I hate reading blogs about writing where the blogger has stated advice that is common sense and doesn’t really need to be stated, obviously because he / she cannot think of anything else to write about. Stop it! However, I love it when I actually read some great advice and learn something from it.
But common sense is anything but common, right? What if what is common sense to you is confusing and unclear to someone else?
Yes, you have a good point Yecheilyah. What is common sense to me might not be to somebody else. As with all the other answers, I have given my own opinion. However, there are some blogs which I read and I think to myself…does this really need to be said?
True, true. You’re right. Speaking of blogging, does it help you to write?
No, it distracts me from writing. Time has to be taken ‘building up a platform’ and that includes publishing a blog every day to gain a wider audience. It has to be done, but I’d rather be writing a novel.
Interesting. What skill would you like to master?
To play the piano. I could only master up to Grade 4.
I would LOVE to play the piano. What would your favorite writing / reading room look like?
A view out to open fields, air conditioning, and total silence. Hey, it seems I already have that in my front room!
What takes up too much of your time?
Marketing and promoting my books. A necessary evil I’m afraid.
I feel you. If you had unlimited funds to build a house that you would live in for the rest of your life, what would the finished house look like?
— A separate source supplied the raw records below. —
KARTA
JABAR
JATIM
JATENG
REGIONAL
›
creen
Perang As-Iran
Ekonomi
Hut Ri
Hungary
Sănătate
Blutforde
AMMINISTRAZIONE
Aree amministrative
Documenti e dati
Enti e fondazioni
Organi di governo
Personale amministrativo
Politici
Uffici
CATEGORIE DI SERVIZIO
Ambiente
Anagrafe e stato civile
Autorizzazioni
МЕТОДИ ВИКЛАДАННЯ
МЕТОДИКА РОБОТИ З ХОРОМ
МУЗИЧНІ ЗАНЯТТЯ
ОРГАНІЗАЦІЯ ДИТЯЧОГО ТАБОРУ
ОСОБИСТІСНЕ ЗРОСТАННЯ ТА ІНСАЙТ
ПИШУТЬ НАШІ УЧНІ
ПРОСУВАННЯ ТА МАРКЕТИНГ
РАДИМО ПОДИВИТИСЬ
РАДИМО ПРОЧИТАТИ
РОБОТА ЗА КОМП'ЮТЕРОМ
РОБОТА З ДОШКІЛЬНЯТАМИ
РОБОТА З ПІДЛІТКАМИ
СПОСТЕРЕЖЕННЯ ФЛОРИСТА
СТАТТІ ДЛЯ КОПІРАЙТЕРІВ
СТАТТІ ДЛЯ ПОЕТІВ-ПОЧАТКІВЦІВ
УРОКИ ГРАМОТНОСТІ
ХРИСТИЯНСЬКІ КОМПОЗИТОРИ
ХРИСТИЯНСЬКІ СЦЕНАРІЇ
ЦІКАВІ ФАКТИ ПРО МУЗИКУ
At least 6 bedrooms for the children and grandchildren to stay in when they like, three or four bathrooms, a swimming pool, a gym, and a huge room for parties. My house would be in the arse end of nowhere in the countryside, all on its own. I’d have my own writing room as well!
What’s your favorite drink?
Water, closely followed by green tea.
Yea, I have to admit, green tea is the bomb.
Stevie, we learned a lot! Thank you for spending time with us!
Stevie Turner retired early from her post as a medical secretary in a busy NHS hospital to concentrate on writing suspense, women’s fiction, and humorous novels. She won a New Apple Book Award in 2014 and a Readers’ Favorite Gold Award in 2015 for her book ‘A House Without Windows’, and one of her short stories, ‘Checking Out’, was published in the Creative Writing Institute’s 2016 anthology ‘Explain!’ Her psychological thriller ‘Repent at Leisure’ won third prize in the 2016 Drunken Druid Book Award contest, and her thriller screenplay ‘For the Sake of a Child’ won a silver award in the Spring 2017 Depth of Field International Film Festival, and it will now be read, along with the other winners, by a major independent film production company in Los Angeles.
Stevie lives in the East of England with her husband Sam, and she signed a contract with Creativia Publishers in 2016. She has also branched out into the world of audio books. ‘The Daughter-in-law Syndrome’, ‘A House Without Windows’, ‘No Sex Please, I’m Menopausal!’, ‘The Noise Effect’, Lily: A Short Story, ‘A Rather Unusual Romance’, and ‘Waiting in the Wings’ are all available as audio books. Some of her books have also been translated into German, Spanish and Italian.